▶ _Task instructions_: Put the lines below into a Markdown table with columns headed "Row" and "Line". Start at the first line and end with the line containing "97: (459, 166)", including both. Number the rows, skip blank lines, and leave the pictures out.

▶ _Data_:
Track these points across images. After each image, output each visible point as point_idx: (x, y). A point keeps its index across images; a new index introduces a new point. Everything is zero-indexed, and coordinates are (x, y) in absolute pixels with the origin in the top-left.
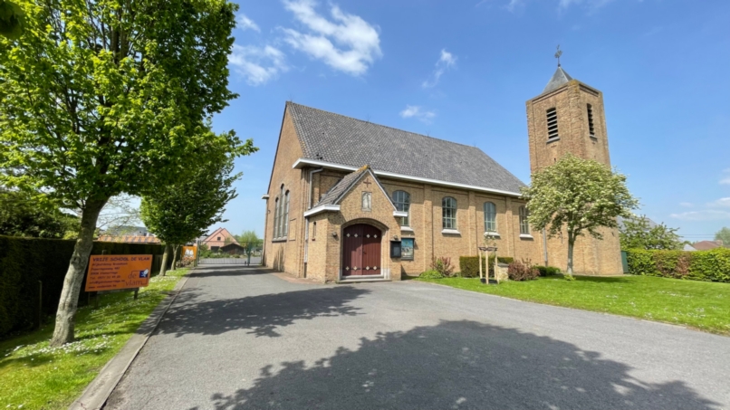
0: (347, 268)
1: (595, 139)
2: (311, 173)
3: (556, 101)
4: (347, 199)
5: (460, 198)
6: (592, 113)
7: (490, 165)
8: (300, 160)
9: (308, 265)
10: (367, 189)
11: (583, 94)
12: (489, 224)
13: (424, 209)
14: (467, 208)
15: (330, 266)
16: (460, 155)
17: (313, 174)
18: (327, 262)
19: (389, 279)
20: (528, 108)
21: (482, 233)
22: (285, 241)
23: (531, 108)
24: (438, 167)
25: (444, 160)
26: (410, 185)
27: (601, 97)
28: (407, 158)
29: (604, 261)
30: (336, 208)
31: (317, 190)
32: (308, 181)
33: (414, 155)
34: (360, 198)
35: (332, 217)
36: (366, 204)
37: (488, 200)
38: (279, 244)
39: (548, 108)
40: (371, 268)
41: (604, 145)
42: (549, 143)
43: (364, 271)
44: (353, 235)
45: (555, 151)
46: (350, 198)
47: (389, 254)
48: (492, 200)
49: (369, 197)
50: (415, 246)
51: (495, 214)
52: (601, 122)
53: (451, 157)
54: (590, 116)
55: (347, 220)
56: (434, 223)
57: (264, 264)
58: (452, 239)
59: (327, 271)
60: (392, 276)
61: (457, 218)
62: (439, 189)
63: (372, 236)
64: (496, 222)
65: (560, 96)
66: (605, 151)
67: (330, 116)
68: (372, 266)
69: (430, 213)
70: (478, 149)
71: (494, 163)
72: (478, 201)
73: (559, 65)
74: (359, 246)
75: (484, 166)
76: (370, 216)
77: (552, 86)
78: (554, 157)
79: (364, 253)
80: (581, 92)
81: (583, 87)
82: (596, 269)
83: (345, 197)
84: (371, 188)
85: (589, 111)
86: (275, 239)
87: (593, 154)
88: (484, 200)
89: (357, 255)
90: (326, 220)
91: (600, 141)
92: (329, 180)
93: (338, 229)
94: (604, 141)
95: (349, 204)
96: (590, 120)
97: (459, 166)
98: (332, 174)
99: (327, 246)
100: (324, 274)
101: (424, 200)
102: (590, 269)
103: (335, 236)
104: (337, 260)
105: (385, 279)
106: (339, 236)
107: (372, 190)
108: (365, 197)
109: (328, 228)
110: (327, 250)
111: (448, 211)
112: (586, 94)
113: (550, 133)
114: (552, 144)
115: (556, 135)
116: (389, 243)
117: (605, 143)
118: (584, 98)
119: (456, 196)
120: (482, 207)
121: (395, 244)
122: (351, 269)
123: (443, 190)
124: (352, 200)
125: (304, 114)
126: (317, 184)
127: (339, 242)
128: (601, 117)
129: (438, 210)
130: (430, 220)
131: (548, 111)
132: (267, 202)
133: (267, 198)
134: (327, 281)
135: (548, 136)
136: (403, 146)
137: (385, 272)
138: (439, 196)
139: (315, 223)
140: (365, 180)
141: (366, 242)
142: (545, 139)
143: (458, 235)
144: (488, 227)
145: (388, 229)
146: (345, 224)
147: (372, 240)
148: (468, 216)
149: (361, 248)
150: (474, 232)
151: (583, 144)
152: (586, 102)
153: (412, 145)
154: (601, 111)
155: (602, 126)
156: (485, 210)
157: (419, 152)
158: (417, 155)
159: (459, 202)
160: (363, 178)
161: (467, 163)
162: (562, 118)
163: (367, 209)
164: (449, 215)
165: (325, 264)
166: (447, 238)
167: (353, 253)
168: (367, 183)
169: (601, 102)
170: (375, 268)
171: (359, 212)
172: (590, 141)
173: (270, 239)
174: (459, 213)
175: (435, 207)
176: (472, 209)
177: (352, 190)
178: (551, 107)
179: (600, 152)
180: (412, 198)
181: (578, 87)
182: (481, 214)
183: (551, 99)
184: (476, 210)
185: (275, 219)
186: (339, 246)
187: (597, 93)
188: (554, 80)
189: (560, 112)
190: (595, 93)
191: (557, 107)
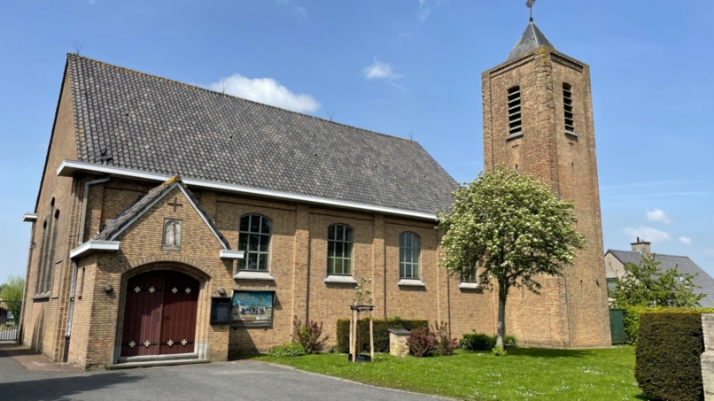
0: (132, 344)
1: (575, 138)
2: (87, 184)
3: (521, 76)
4: (136, 231)
5: (359, 227)
6: (572, 98)
7: (426, 171)
8: (65, 164)
9: (71, 341)
10: (175, 216)
11: (557, 68)
12: (409, 266)
13: (295, 244)
14: (371, 242)
15: (97, 341)
16: (378, 154)
17: (90, 186)
18: (91, 334)
19: (205, 359)
20: (484, 83)
21: (395, 281)
22: (46, 299)
23: (488, 84)
24: (331, 174)
25: (347, 163)
26: (271, 205)
27: (588, 73)
28: (278, 159)
29: (580, 325)
30: (115, 246)
31: (96, 213)
32: (81, 199)
33: (292, 154)
34: (160, 229)
35: (105, 260)
36: (170, 239)
37: (408, 229)
38: (40, 304)
39: (510, 86)
40: (177, 343)
41: (588, 146)
42: (509, 140)
43: (163, 348)
44: (144, 290)
45: (516, 154)
46: (142, 230)
47: (208, 318)
48: (414, 229)
49: (178, 227)
50: (276, 304)
51: (419, 250)
52: (586, 111)
53: (359, 158)
54: (567, 101)
55: (134, 264)
56: (312, 267)
57: (20, 340)
58: (342, 292)
59: (90, 349)
60: (211, 354)
61: (353, 258)
62: (323, 212)
63: (181, 291)
64: (420, 264)
65: (525, 69)
66: (591, 158)
67: (150, 81)
68: (179, 338)
69: (305, 251)
70: (416, 143)
71: (435, 167)
72: (390, 231)
73: (531, 20)
74: (156, 306)
75: (416, 173)
76: (178, 259)
77: (519, 50)
78: (515, 162)
79: (165, 318)
80: (553, 64)
81: (559, 58)
82: (566, 338)
83: (131, 228)
84: (180, 213)
85: (567, 94)
86: (38, 296)
87: (570, 161)
88: (400, 229)
89: (151, 323)
90: (94, 266)
91: (582, 141)
92: (122, 196)
93: (115, 279)
94: (588, 140)
95: (138, 239)
96: (568, 108)
97: (369, 172)
98: (128, 186)
99: (94, 309)
100: (84, 353)
101: (296, 228)
102: (557, 337)
103: (110, 292)
104: (110, 332)
105: (200, 359)
106: (117, 291)
107: (183, 216)
108: (170, 227)
109: (97, 279)
110: (93, 315)
111: (339, 246)
112: (563, 68)
113: (512, 125)
114: (513, 143)
115: (519, 129)
116: (210, 301)
117: (591, 143)
118: (559, 74)
119: (352, 223)
120: (397, 240)
121: (220, 302)
122: (138, 345)
123: (329, 212)
124: (145, 232)
125: (98, 79)
126: (98, 203)
127: (116, 301)
128: (585, 104)
129: (320, 247)
130: (304, 260)
131: (511, 90)
132: (34, 228)
133: (34, 220)
134: (89, 367)
135: (509, 129)
136: (276, 139)
137: (200, 349)
138: (323, 224)
139: (84, 269)
140: (172, 201)
141: (169, 299)
142: (505, 135)
143: (353, 285)
144: (407, 272)
145: (209, 278)
146: (131, 271)
147: (181, 296)
148: (371, 255)
149: (160, 310)
150: (382, 280)
151: (552, 145)
152: (563, 79)
153: (297, 136)
154: (586, 93)
155: (587, 118)
156: (401, 244)
157: (305, 148)
158: (298, 153)
159: (357, 232)
160: (168, 197)
161: (386, 168)
162: (527, 105)
163: (173, 247)
164: (339, 254)
165: (87, 337)
166: (334, 290)
167: (145, 318)
168: (175, 205)
169: (587, 80)
170: (184, 342)
171: (157, 251)
172: (566, 140)
173: (31, 294)
174: (357, 249)
175: (314, 241)
176: (379, 243)
177: (145, 216)
178: (514, 84)
179: (582, 158)
180: (274, 226)
181: (549, 58)
182: (394, 251)
183: (514, 72)
184: (385, 244)
185: (41, 258)
186: (115, 307)
187: (582, 67)
188: (522, 43)
189: (525, 93)
190: (577, 66)
191: (521, 85)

▶ _Solved exercise_:
| Row | Line |
|---|---|
| 1 | Track these points across images. After each image, output each visible point as point_idx: (x, y). A point keeps its index across images; a new index introduces a new point. Everything is zero-indexed, and coordinates are (x, y) in absolute pixels with the origin in the top-left. |
| 2 | 0: (347, 268) |
| 3 | 1: (595, 139) |
| 4 | 2: (311, 173) |
| 5 | 3: (556, 101) |
| 6 | 4: (347, 199) |
| 7 | 5: (460, 198) |
| 8 | 6: (592, 113) |
| 9 | 7: (490, 165) |
| 10 | 8: (300, 160) |
| 11 | 9: (308, 265) |
| 12 | 10: (367, 189) |
| 13 | 11: (583, 94) |
| 14 | 12: (489, 224) |
| 15 | 13: (424, 209) |
| 16 | 14: (467, 208) |
| 17 | 15: (330, 266) |
| 18 | 16: (460, 155) |
| 19 | 17: (313, 174) |
| 20 | 18: (327, 262) |
| 21 | 19: (389, 279) |
| 22 | 20: (528, 108) |
| 23 | 21: (482, 233) |
| 24 | 22: (285, 241) |
| 25 | 23: (531, 108) |
| 26 | 24: (438, 167) |
| 27 | 25: (444, 160) |
| 28 | 26: (410, 185) |
| 29 | 27: (601, 97) |
| 30 | 28: (407, 158) |
| 31 | 29: (604, 261) |
| 32 | 30: (336, 208) |
| 33 | 31: (317, 190) |
| 34 | 32: (308, 181) |
| 35 | 33: (414, 155) |
| 36 | 34: (360, 198) |
| 37 | 35: (332, 217) |
| 38 | 36: (366, 204) |
| 39 | 37: (488, 200) |
| 40 | 38: (279, 244) |
| 41 | 39: (548, 108) |
| 42 | 40: (371, 268) |
| 43 | 41: (604, 145) |
| 44 | 42: (549, 143) |
| 45 | 43: (364, 271) |
| 46 | 44: (353, 235) |
| 47 | 45: (555, 151) |
| 48 | 46: (350, 198) |
| 49 | 47: (389, 254) |
| 50 | 48: (492, 200) |
| 51 | 49: (369, 197) |
| 52 | 50: (415, 246) |
| 53 | 51: (495, 214) |
| 54 | 52: (601, 122) |
| 55 | 53: (451, 157) |
| 56 | 54: (590, 116) |
| 57 | 55: (347, 220) |
| 58 | 56: (434, 223) |
| 59 | 57: (264, 264) |
| 60 | 58: (452, 239) |
| 61 | 59: (327, 271) |
| 62 | 60: (392, 276) |
| 63 | 61: (457, 218) |
| 64 | 62: (439, 189) |
| 65 | 63: (372, 236) |
| 66 | 64: (496, 222) |
| 67 | 65: (560, 96) |
| 68 | 66: (605, 151) |
| 69 | 67: (330, 116) |
| 70 | 68: (372, 266) |
| 71 | 69: (430, 213) |
| 72 | 70: (478, 149) |
| 73 | 71: (494, 163) |
| 74 | 72: (478, 201) |
| 75 | 73: (559, 65) |
| 76 | 74: (359, 246) |
| 77 | 75: (484, 166) |
| 78 | 76: (370, 216) |
| 79 | 77: (552, 86) |
| 80 | 78: (554, 157) |
| 81 | 79: (364, 253) |
| 82 | 80: (581, 92) |
| 83 | 81: (583, 87) |
| 84 | 82: (596, 269) |
| 85 | 83: (345, 197) |
| 86 | 84: (371, 188) |
| 87 | 85: (589, 111) |
| 88 | 86: (275, 239) |
| 89 | 87: (593, 154) |
| 90 | 88: (484, 200) |
| 91 | 89: (357, 255) |
| 92 | 90: (326, 220) |
| 93 | 91: (600, 141) |
| 94 | 92: (329, 180) |
| 95 | 93: (338, 229) |
| 96 | 94: (604, 141) |
| 97 | 95: (349, 204) |
| 98 | 96: (590, 120) |
| 99 | 97: (459, 166) |